## Action item
Give back each line of the material word for word, in the same order.

* * *

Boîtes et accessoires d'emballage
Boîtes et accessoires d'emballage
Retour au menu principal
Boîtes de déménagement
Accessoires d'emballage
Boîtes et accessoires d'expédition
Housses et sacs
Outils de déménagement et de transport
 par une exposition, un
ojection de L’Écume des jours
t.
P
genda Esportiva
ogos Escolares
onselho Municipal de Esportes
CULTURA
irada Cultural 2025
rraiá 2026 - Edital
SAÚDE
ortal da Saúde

* * *

## Output for this task
Boîtes et accessoires d'emballage
Boîtes et accessoires d'emballage
Retour au menu principal
Boîtes de déménagement
Accessoires d'emballage
Boîtes et accessoires d'expédition
Housses et sacs
Outils de déménagement et de transport
 par une exposition, un
ojection de L’Écume des jours
t.
P
genda Esportiva
ogos Escolares
onselho Municipal de Esportes
CULTURA
irada Cultural 2025
rraiá 2026 - Edital
SAÚDE
ortal da Saúde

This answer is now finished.